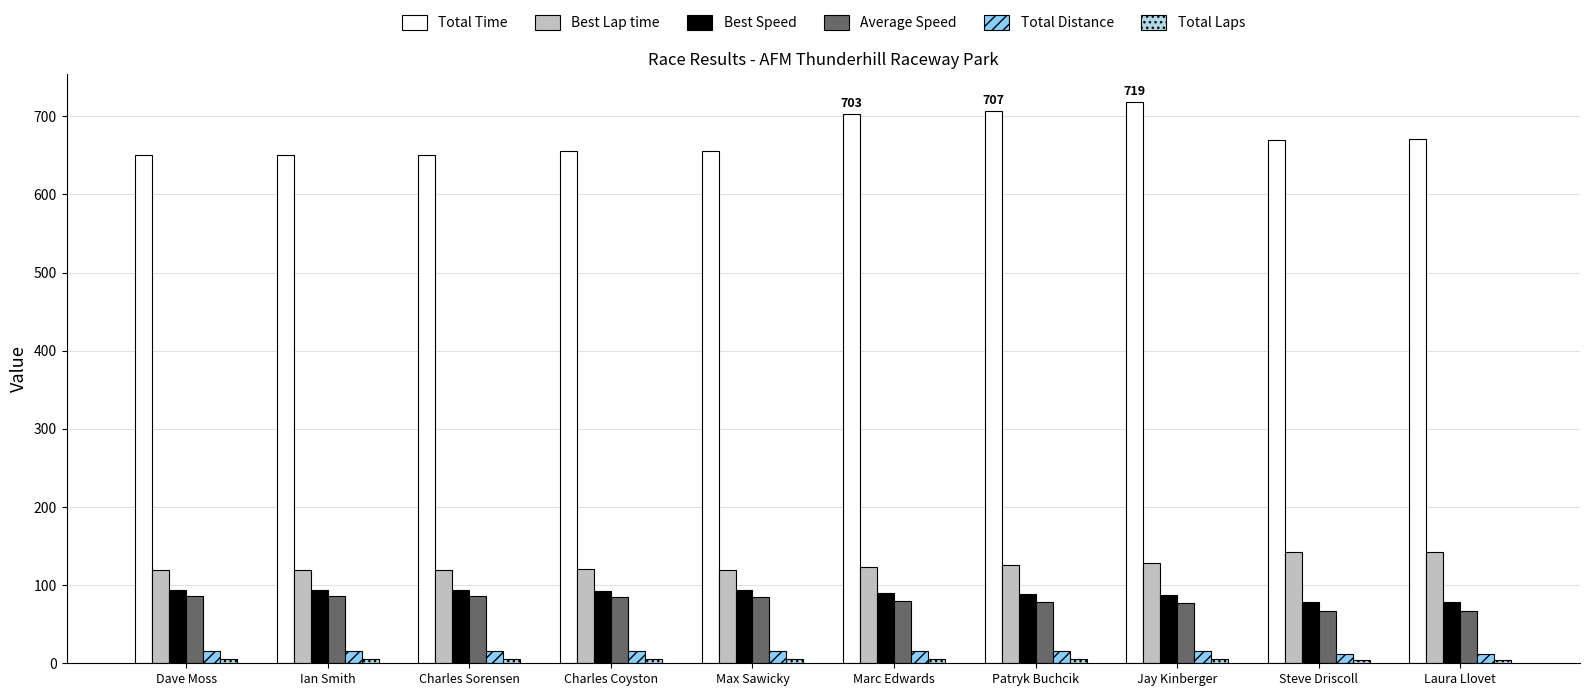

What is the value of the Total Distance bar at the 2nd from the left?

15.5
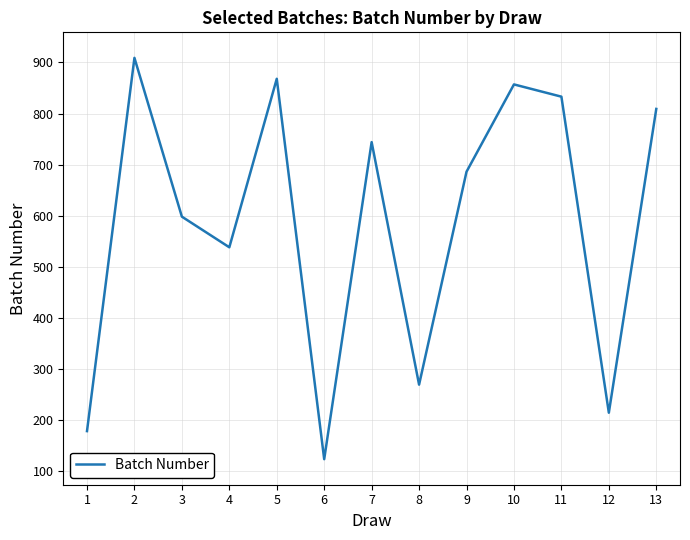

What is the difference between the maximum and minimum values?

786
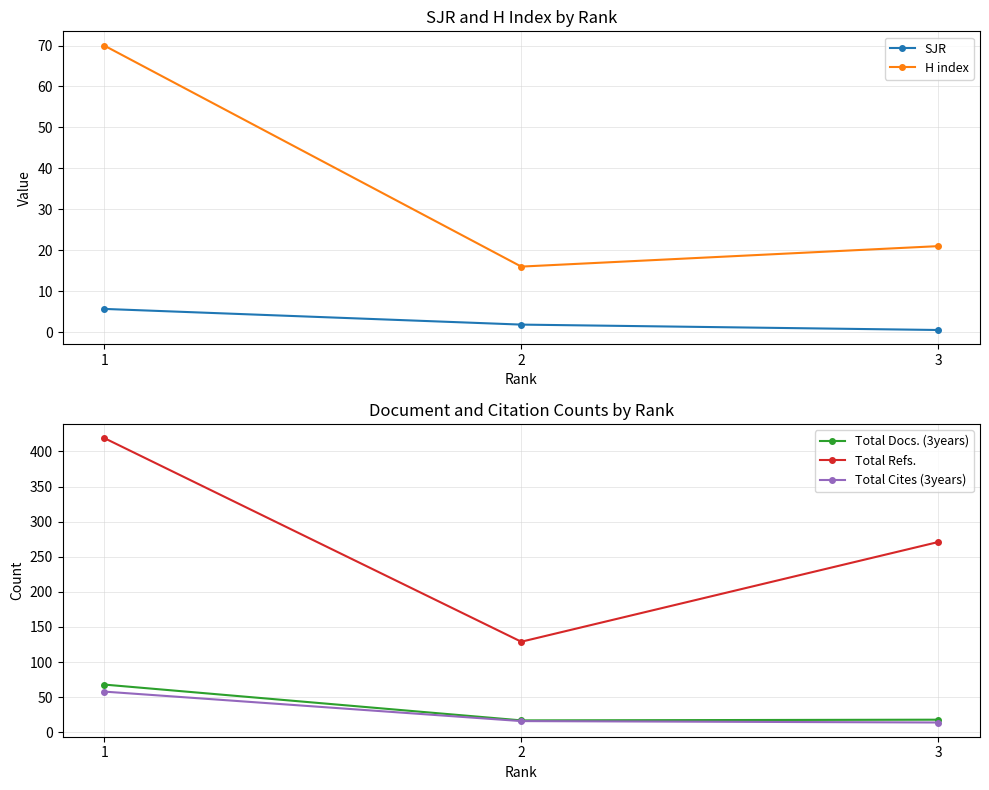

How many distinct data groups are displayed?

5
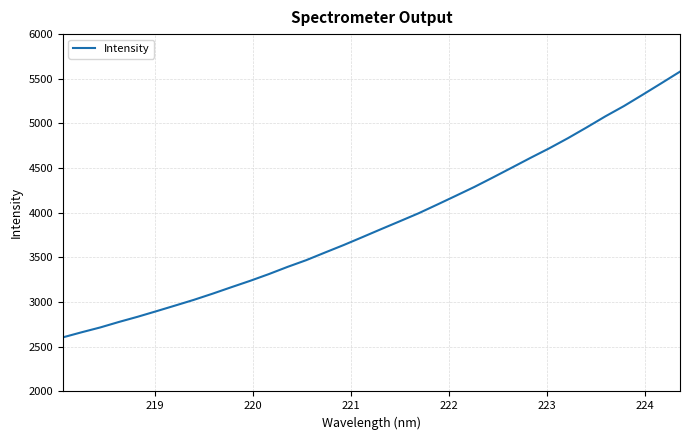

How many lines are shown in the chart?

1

» **EXERCISE DIRECTIONS**
Repeat the data word for word, starting at the line that contains "How many distinct data groups are displayed?" and continuing through the last line of the data, with both ends included. Leave the pictures out.

» **RESPONSE AREA**
How many distinct data groups are displayed?

5

How many lines are shown in the chart?

1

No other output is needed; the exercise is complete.